Por trás dos arquétipos da Umbanda, vamos encontrar, na maioria das vezes, a Mão da Espiritualidade Superior a corrigir grandes equívocos e injustiças sociais e a nos fazer refletir, enquanto nos auxilia nos problemas do cotidiano. E hoje temos, na presença da Linha de Malandros, uma excelente oportunidade de refletir sobre algumas questões, em especial: primeiro, que nem tudo que parece ruim de fato o é; e segundo, que de tudo se pode extrair algo de bom e de positivo. Do que poderia ter sido uma experiência de todo ruim, esses Espíritos extraíram uma lição de flexibilidade. E aquilo que para uma sociedade hipócrita parecia ser neles um mal, era, muito ao contrário, a prova de valor de um povo que manteve fidelidade às suas raízes e não se deixou vencer pelo meio hostil. Os Malandros vêm até nós, pelas Mãos do Alto, para nos ensinar “a boa malandragem”: fazer limonada com os limões azedos que recebemos dos outros; escorregar e levantar rapidinho, sem perder a compostura e a elegância, e já sair dançando e cantando; aprender a jogar “o jogo da vida” e ser um bom parceiro de jogo, aprendendo a rir das tristezas e de si mesmo; assumir o que se é, sem hipocrisias, e fazer todo o Bem que se possa; não se prender a padrões e valores externos, mas ficar centrado em si mesmo e na sua fé.
Pensar que os Malandros podem nos ensinar tudo isso brincando, de um jeito tão despojado, é o bastante para se quebrar o velho ditado que dizia: ”de onde não se espera é que não sai nada”. Porque as aparências enganam! Então, não vamos viver de aparências e nem pelas aparências. Vamos viver a vida com Amor, Respeito e Fé. Vamos acreditar em nosso poder interior, que é Deus em nós. Vamos aprender a nos centrar e a nos conhecer intimamente, despertando nossas capacidades e valores acumulados ao longo desta e de outras encarnações e que ainda dormem dentro de nós, mas que podem ser despertados pelo nosso querer, por nossa vontade de superar as dificuldades, por nossa firme determinação de curar nossos pensamentos menos felizes e de encontrar respostas para as nossas necessidades, para enfim chegarmos a um caminho de felicidade, aqui e agora.
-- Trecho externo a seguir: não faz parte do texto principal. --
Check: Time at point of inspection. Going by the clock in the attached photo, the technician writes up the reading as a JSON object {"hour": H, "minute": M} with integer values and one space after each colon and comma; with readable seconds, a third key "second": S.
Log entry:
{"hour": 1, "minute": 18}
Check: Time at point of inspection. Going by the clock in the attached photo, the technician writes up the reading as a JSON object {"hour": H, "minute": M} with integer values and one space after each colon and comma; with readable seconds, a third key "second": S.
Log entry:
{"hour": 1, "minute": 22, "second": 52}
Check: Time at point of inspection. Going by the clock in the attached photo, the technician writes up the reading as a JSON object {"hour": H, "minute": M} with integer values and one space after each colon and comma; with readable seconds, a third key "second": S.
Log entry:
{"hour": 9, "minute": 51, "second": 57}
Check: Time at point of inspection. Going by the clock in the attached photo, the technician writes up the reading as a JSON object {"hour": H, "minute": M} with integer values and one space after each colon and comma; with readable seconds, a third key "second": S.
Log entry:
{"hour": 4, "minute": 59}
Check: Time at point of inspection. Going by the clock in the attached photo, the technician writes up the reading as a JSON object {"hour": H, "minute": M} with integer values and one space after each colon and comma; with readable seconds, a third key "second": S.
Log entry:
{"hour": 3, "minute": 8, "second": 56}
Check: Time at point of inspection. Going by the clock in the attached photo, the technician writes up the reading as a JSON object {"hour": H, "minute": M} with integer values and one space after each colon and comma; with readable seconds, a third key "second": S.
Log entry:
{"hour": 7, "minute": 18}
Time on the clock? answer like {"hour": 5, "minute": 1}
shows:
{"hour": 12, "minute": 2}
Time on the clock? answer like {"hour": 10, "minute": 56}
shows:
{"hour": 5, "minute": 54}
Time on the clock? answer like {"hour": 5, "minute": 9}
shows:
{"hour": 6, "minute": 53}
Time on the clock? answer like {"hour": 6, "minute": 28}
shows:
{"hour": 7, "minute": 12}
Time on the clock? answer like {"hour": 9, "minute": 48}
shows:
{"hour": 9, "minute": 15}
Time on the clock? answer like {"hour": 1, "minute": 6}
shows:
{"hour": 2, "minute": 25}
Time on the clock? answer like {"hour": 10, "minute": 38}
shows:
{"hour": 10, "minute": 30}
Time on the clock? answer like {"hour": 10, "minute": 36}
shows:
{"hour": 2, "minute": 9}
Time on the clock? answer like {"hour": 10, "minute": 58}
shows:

Nos Terreiros que adotam vestimentas características, quando incorporados em seus médiuns, os Malandros se apresentam vestidos com camisas listradas, alguns com camisas de seda, outros de terno e gravata brancos e chapéu ao estilo Panamá e às vezes de palha. Usam sapatos brancos, ou então bicolores (branco/preto; preto/vermelho) e gravata vermelha. Alguns usam cartola; outros, uma bengala (cajado). As mulheres adotam roupas diversas. Uma figura bastante conhecida dentro desta Linha é Seu Zé Pelintra. Seu Zé, como é conhecido popularmente, é uma Entidade peculiar, pois tanto se manifesta na Direita quanto na Esquerda. Como todo bom malandro, sua flexibilidade é seu ponto forte: seja como for, ele é um Guia a serviço da Luz.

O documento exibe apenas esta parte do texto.